Data records:

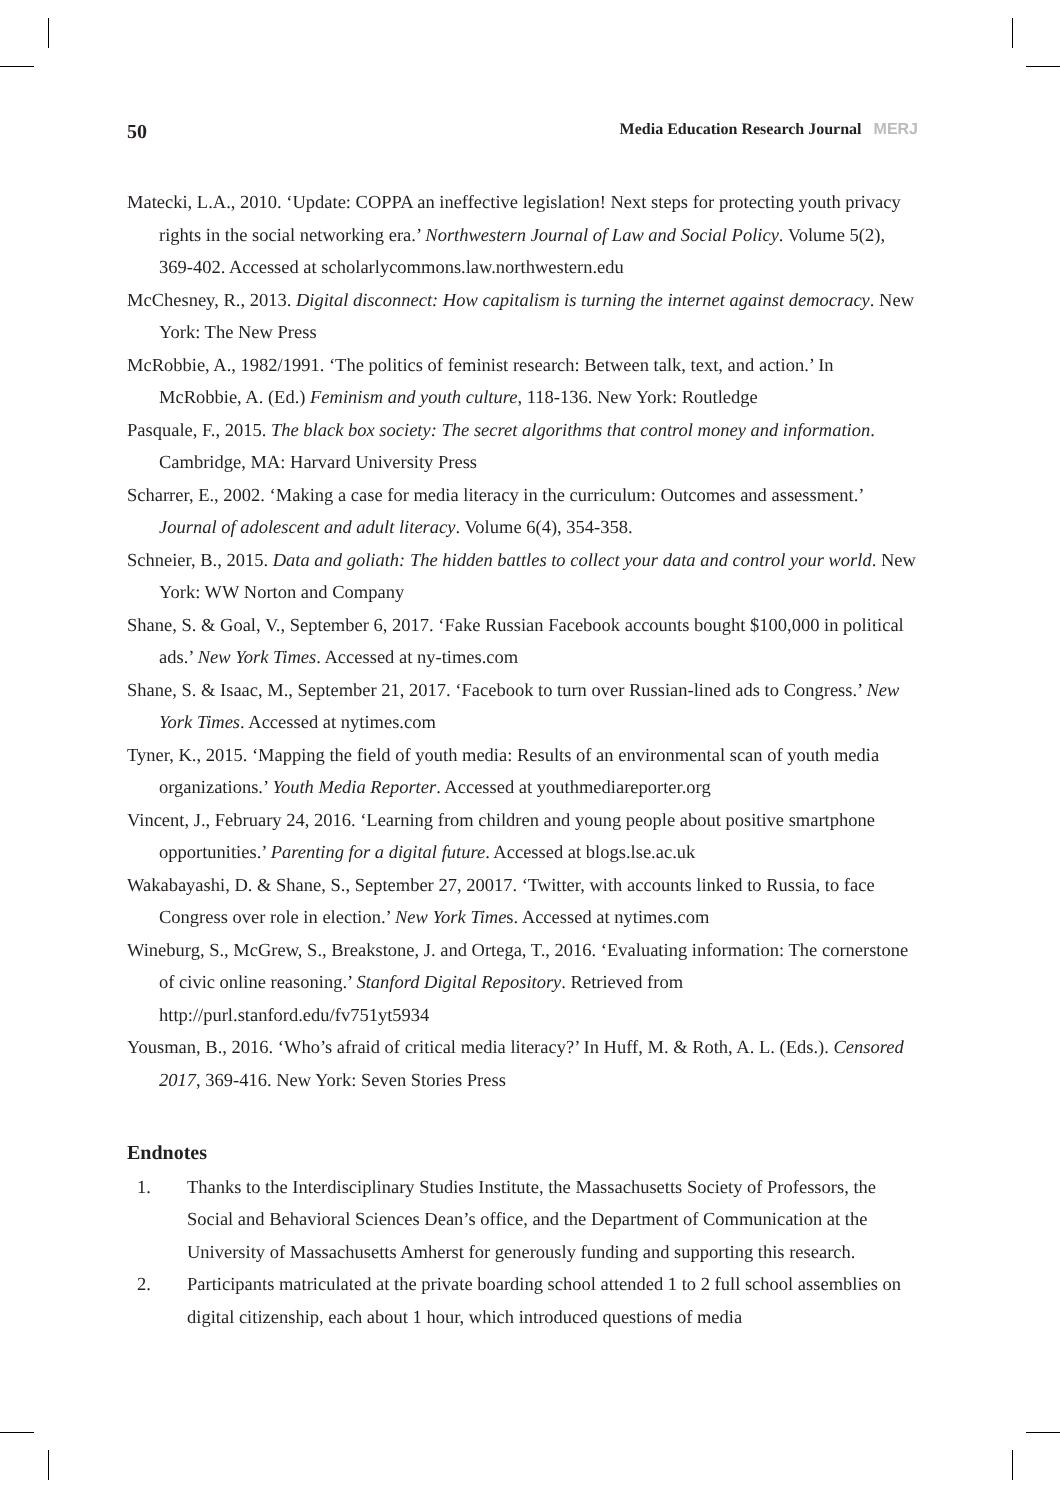50 Media Education Research Journal MERJ
Matecki, L.A., 2010. ‘Update: COPPA an ineffective legislation! Next steps for protecting youth privacy rights in the social networking era.’ Northwestern Journal of Law and Social Policy. Volume 5(2), 369-402. Accessed at scholarlycommons.law.northwestern.edu
McChesney, R., 2013. Digital disconnect: How capitalism is turning the internet against democracy. New York: The New Press
McRobbie, A., 1982/1991. ‘The politics of feminist research: Between talk, text, and action.’ In McRobbie, A. (Ed.) Feminism and youth culture, 118-136. New York: Routledge
Pasquale, F., 2015. The black box society: The secret algorithms that control money and information. Cambridge, MA: Harvard University Press
Scharrer, E., 2002. ‘Making a case for media literacy in the curriculum: Outcomes and assessment.’ Journal of adolescent and adult literacy. Volume 6(4), 354-358.
Schneier, B., 2015. Data and goliath: The hidden battles to collect your data and control your world. New York: WW Norton and Company
Shane, S. & Goal, V., September 6, 2017. ‘Fake Russian Facebook accounts bought $100,000 in political ads.’ New York Times. Accessed at ny-times.com
Shane, S. & Isaac, M., September 21, 2017. ‘Facebook to turn over Russian-lined ads to Congress.’ New York Times. Accessed at nytimes.com
Tyner, K., 2015. ‘Mapping the field of youth media: Results of an environmental scan of youth media organizations.’ Youth Media Reporter. Accessed at youthmediareporter.org
Vincent, J., February 24, 2016. ‘Learning from children and young people about positive smartphone opportunities.’ Parenting for a digital future. Accessed at blogs.lse.ac.uk
Wakabayashi, D. & Shane, S., September 27, 20017. ‘Twitter, with accounts linked to Russia, to face Congress over role in election.’ New York Times. Accessed at nytimes.com
Wineburg, S., McGrew, S., Breakstone, J. and Ortega, T., 2016. ‘Evaluating information: The cornerstone of civic online reasoning.’ Stanford Digital Repository. Retrieved from http://purl.stanford.edu/fv751yt5934
Yousman, B., 2016. ‘Who’s afraid of critical media literacy?’ In Huff, M. & Roth, A. L. (Eds.). Censored 2017, 369-416. New York: Seven Stories Press
Endnotes
1. Thanks to the Interdisciplinary Studies Institute, the Massachusetts Society of Professors, the Social and Behavioral Sciences Dean’s office, and the Department of Communication at the University of Massachusetts Amherst for generously funding and supporting this research.
2. Participants matriculated at the private boarding school attended 1 to 2 full school assemblies on digital citizenship, each about 1 hour, which introduced questions of media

Task objective: Give the exact lines, and only those, from the line containing "McChesney, R., 2013." through the line containing "Wakabayashi, D. &" in the entries above.

Finished task:
McChesney, R., 2013. Digital disconnect: How capitalism is turning the internet against democracy. New York: The New Press
McRobbie, A., 1982/1991. ‘The politics of feminist research: Between talk, text, and action.’ In McRobbie, A. (Ed.) Feminism and youth culture, 118-136. New York: Routledge
Pasquale, F., 2015. The black box society: The secret algorithms that control money and information. Cambridge, MA: Harvard University Press
Scharrer, E., 2002. ‘Making a case for media literacy in the curriculum: Outcomes and assessment.’ Journal of adolescent and adult literacy. Volume 6(4), 354-358.
Schneier, B., 2015. Data and goliath: The hidden battles to collect your data and control your world. New York: WW Norton and Company
Shane, S. & Goal, V., September 6, 2017. ‘Fake Russian Facebook accounts bought $100,000 in political ads.’ New York Times. Accessed at ny-times.com
Shane, S. & Isaac, M., September 21, 2017. ‘Facebook to turn over Russian-lined ads to Congress.’ New York Times. Accessed at nytimes.com
Tyner, K., 2015. ‘Mapping the field of youth media: Results of an environmental scan of youth media organizations.’ Youth Media Reporter. Accessed at youthmediareporter.org
Vincent, J., February 24, 2016. ‘Learning from children and young people about positive smartphone opportunities.’ Parenting for a digital future. Accessed at blogs.lse.ac.uk
Wakabayashi, D. & Shane, S., September 27, 20017. ‘Twitter, with accounts linked to Russia, to face Congress over role in election.’ New York Times. Accessed at nytimes.com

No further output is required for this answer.